**WORK ORDER 1:** In the Ray Bradbury article, copy word for word the passage from "By Leon Worden" up to and including "back to life.".
**WORK ORDER 2:** According to the Ray Bradbury article, what does Bradbury call the secret of cities?
**WORK ORDER 3:** Write the next part of the Ray Bradbury article, starting after its last sentence.
** Opening GIVEN TEXT block **
Leon Worden




Ray Bradbury: Symbiosis and Metaphors

By Leon Worden

February 22, 1995

First of two parts.

[PART 1][PART 2][2003 INTERVIEW]

W
hen you want futuristic answers, you talk to a futurist. So the other day I tracked down Ray Bradbury and asked him how we could bring downtown Newhall back to life.
    "Eating is the secret of cities," the acclaimed science fiction author said. "People go out to eat. They don't go out to shop. After they've eaten, then they go shop. Eating makes you convivial, and then you spend money you shouldn't be spending."
    "Go down any street in Paris," he said. "You've got 40 restaurants on one side, 40 on the other. People go and shop and walk across. You can spend the whole day walking and sitting and enjoying the weather."
    Several years ago, Bradbury told Century City planners to "build 30 restaurants, indoors and outdoors. Put out 500 tables, 500 parasols, 1000 chairs, so that people can sit around and people-watch."
    So they did. The result is a "perfect symbiotic relationship" between restaurants, cinemas, bookstores and the various shops. "Now, by God, the place is working," he said.
    "There's a wonderful confluence of influences in the center of the marketplace. You've got 10 cinemas upstairs and a waterfall of steps that come down. At 6 o'clock, 8 o'clock, 10 o'clock at night people flow out of the theaters, into the bookstore.
    "A good movie makes a hunger for a good book. A good book makes a hunger for a good movie. You've got to know these things about people's interests and make it easy for them to knock elbows and have everything come together in one place. Most cities don't have enough restaurants close to a theater or a bookstore right next to a theater.
** Closing GIVEN TEXT block **
** Opening DATASET CONTENT block **
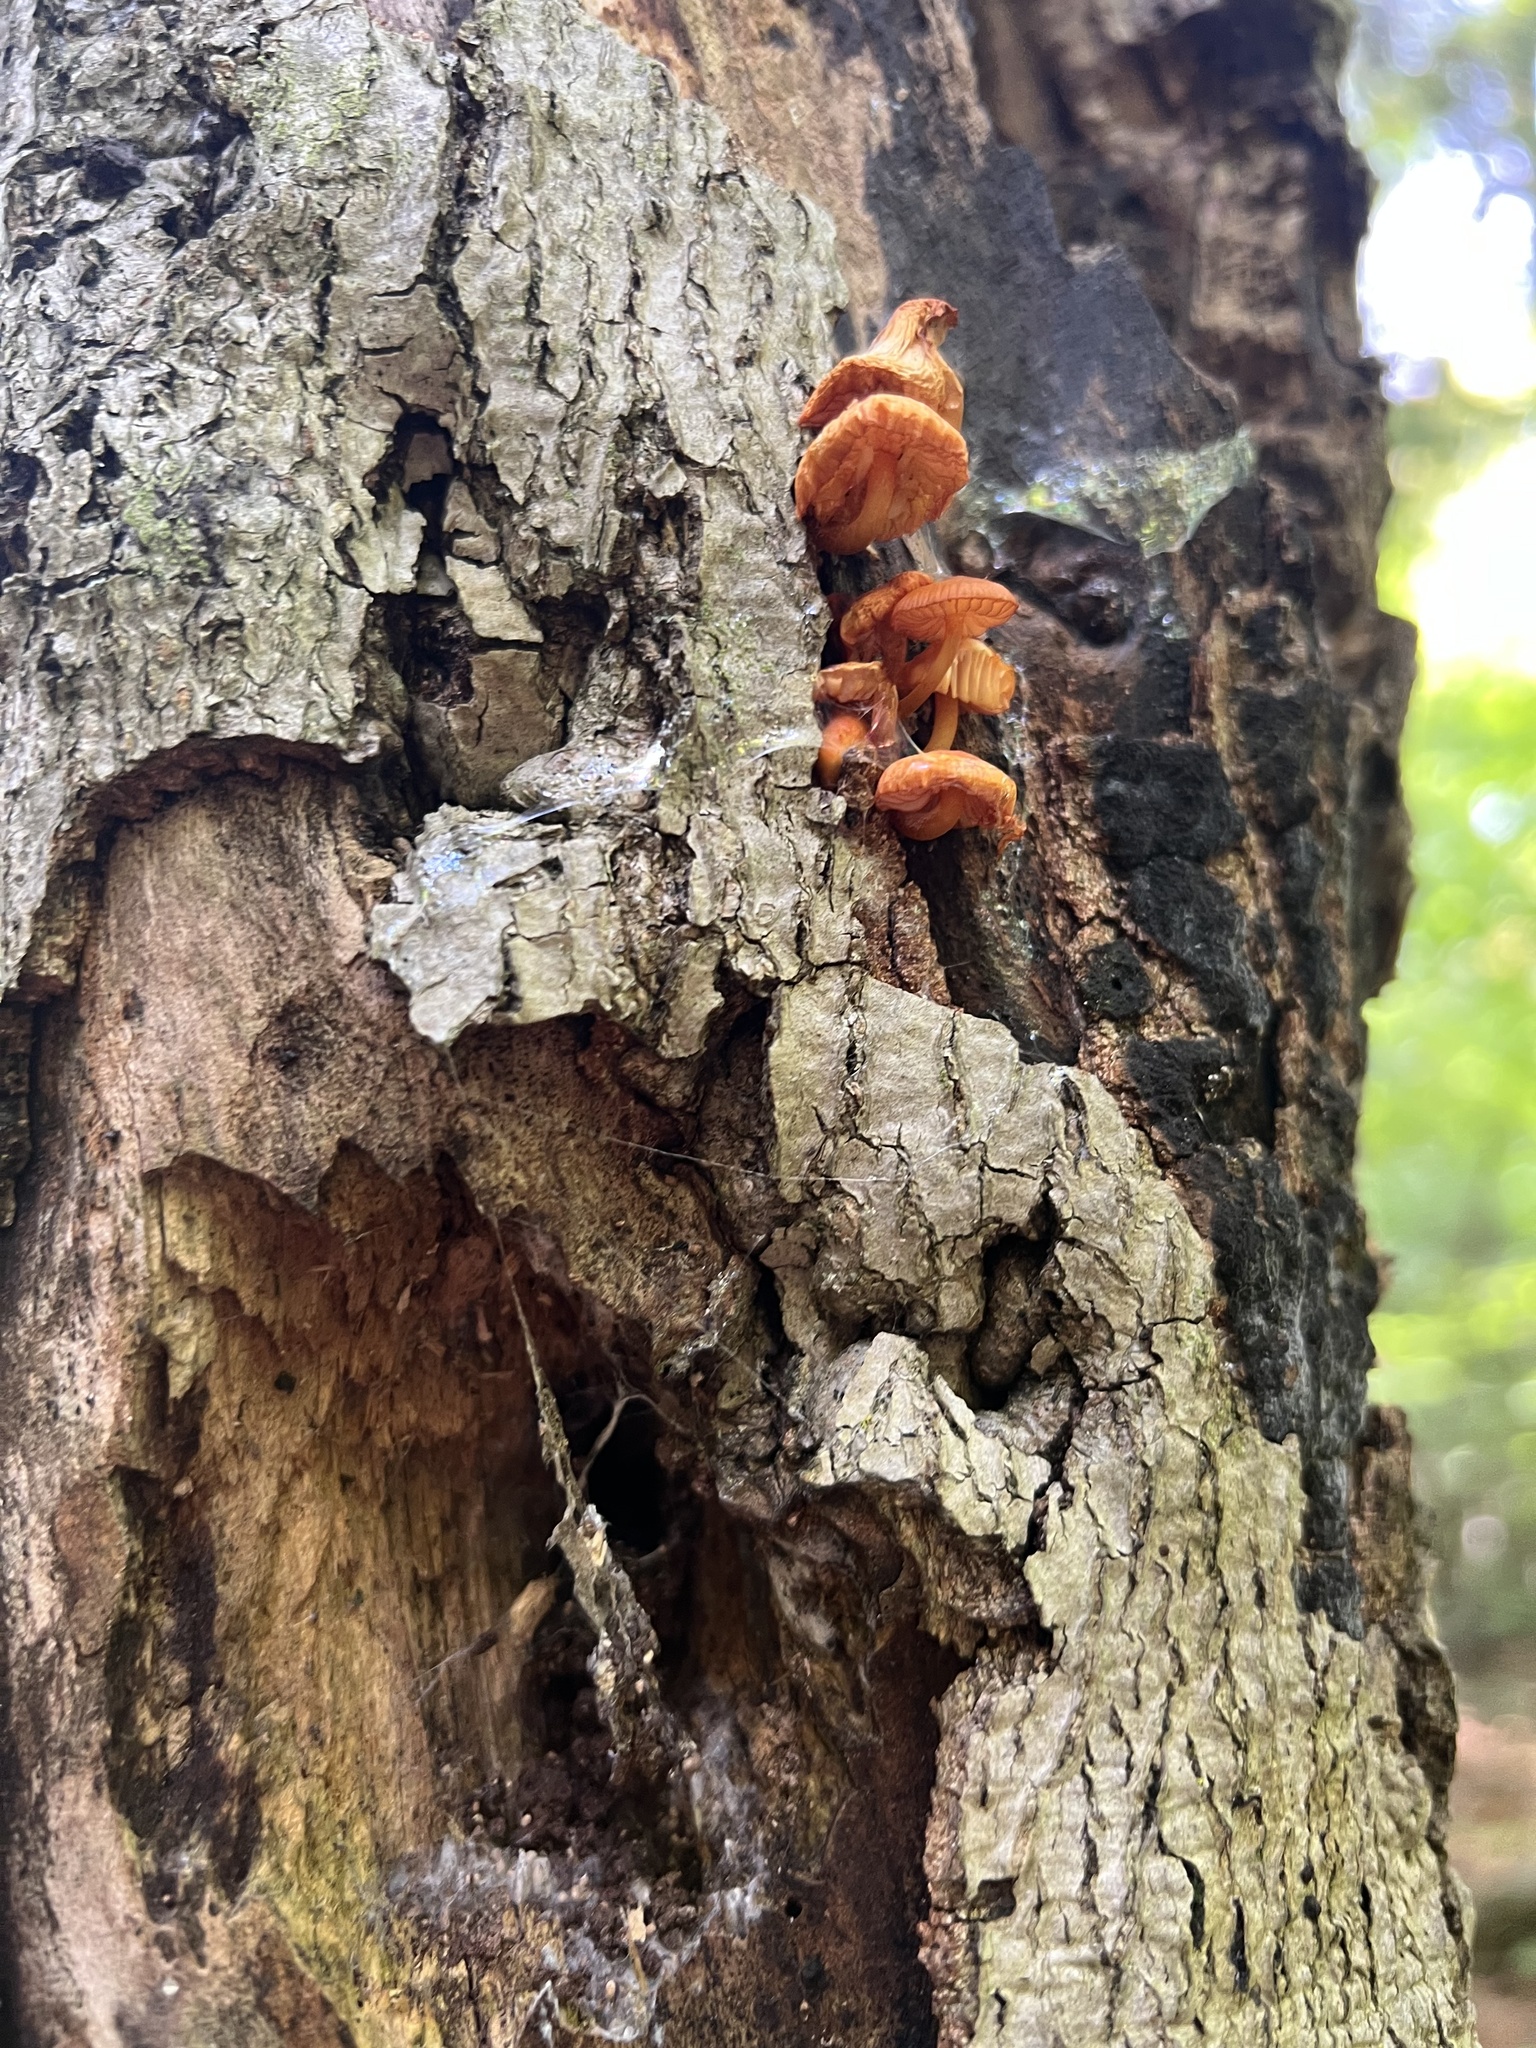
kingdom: Fungi
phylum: Basidiomycota
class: Agaricomycetes
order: Agaricales
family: Mycenaceae
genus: Mycena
** Closing DATASET CONTENT block **
**EXERCISE OUTPUT 1:**
By Leon Worden

February 22, 1995

First of two parts.

[PART 1][PART 2][2003 INTERVIEW]

W
hen you want futuristic answers, you talk to a futurist. So the other day I tracked down Ray Bradbury and asked him how we could bring downtown Newhall back to life.

**EXERCISE OUTPUT 2:** Eating.

**EXERCISE OUTPUT 3:**
    "Palm Canyon Drive (in Palm Springs) has turned into a semi- disaster because they allowed about 10 cinemas to be built about 3 blocks away from the main street instead of putting them on the main street where they would increase the flow of pedestrian traffic. People will not walk those 3 blocks. They get in their cars and go somewhere else."
    Alright, already. Why trouble the world-renowned author of masterpieces like The Martian Chronicles and Fahrenheit 451 about city revitalization, you ask?
    Because he's got more knowledge of cities — and people — in his little finger than most politicians have in their whole bodies.
    "Science fiction," Bradbury writes, "is the history of towns and cities yet unbuilt, ghosting our imaginations and lifting us to rise up and find hammers and nails to build our dreams before they blow away."
    At 74, Bradbury still pursues his dreams, routinely advising architectural designers and urban planners across the continent on ways to make their endeavors appealing to potential tourists and shoppers.
    Last week he was in New Orleans, talking to 800 mall producers. The week before, he was keynote speaker at the Antelope Valley business conference.
    This self-described "master of the obvious" applies to the here-and-now his uncanny ability to see things for what they are, and as they could be.
    In Yestermorrow, subtitled "Obvious Answers to Impossible Futures" and dedicated to Walt Disney, Bradbury discusses how he has sat in "with groups, sometimes with museums, sometimes with corporations, to tell them who they are ... (to) find their metaphor."
    You must know who you are, before you can broadcast it to others.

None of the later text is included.